→ **Short problem**
Update the West Stormont Woodland Group page below by reproducing the section starting at "West Stormont Woodland Group is" and ending at "into Community Ownership.", with "specific aim" replaced by "sole purpose".

→ **Supplied passage**
☆ ☆ ☆

West Stormont
Woodland Group

Scottish Charitable Incorporated Organisation (SCIO) SC051682

Join us today to bring Taymount Wood and Five Mile Wood into community ownership

West Stormont Woodland Group is a Scottish Charitable Incorporated Organisation (SCIO) formed with the specific aim of bringing Taymount Wood and Five Mile Wood into Community Ownership.

This excitingly achievable goal is being pursued under the Community Empowerment (Scotland) Act 2015 Part 5 through the auspices of the Community Asset Transfer Scheme (CATS) operated by Forestry and Land Scotland (FLS).

The woods, Taymount Wood at 155ha, and Five Mile Wood at 134ha, are currently in public ownership and managed for the Scottish Government by FLS. 

West Stormont Woodland Group Community

“Community Wellbeing and Resilience through Eco-forestry for the Planet and Forest Diversification for People.”

The easy and most enjoyable bit of this project is the year-round programme of events for all ages and abilities, across the wide-ranging themes encapsulated in our Window on the Woods Vision. See our News and Events page to find out about our past and present activities.

We also spend a lot of time building and benefiting from connections throughout the local, regional and national community and environmental networks of which we see ourselves a meaningful part. That too is covered in our back history of Community Monthly Updates which are mailed out to members and supporters along with event notices. See The Bigger Picture for an idea of the role we see for Taymount and Five Mile Woods in our local patch and why local outreach to other community and environmental organisations, projects and stakeholders is so important for us as part of West Stormont Connect.

Before 2018, locally speaking, we probably took Taymount and Five Mile Woods for granted. But when FLS intimated their intention to sell both woods, the risk of a solely private commercial future for them for repeated timber cropping came into sharp focus. We knew they harboured a surprising amount of biodiversity for plantation woodlands, partly because of the predominance of native tree species in both woods and the rich compartmental complexity of Taymount Wood in particular, along with their recent management under LISS (Low Impact Silvicultural System). We realised, however, that the only way they would be able to fulfil their ecological potential in their own right and as a mainstay in any hopes for local nature recovery at landscape scale would be through allowing the woods to grow old – to 300 years and more – rather than never allowing them to exceed the limited biodiversity capacity of “teenage” woods by consigning them to repeated short term rotational timber harvesting every 50-60 years. These woods are not the best for timber anyway. That is a key reason why they appeared in the FLS disposals list in 2018.

☆ ☆ ☆

→ **Information supplied**

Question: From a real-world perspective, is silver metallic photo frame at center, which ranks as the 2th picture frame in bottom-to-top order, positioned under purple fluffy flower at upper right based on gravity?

☆ ☆ ☆

→ **Problem solution**
West Stormont Woodland Group is a Scottish Charitable Incorporated Organisation (SCIO) formed with the sole purpose of bringing Taymount Wood and Five Mile Wood into Community Ownership.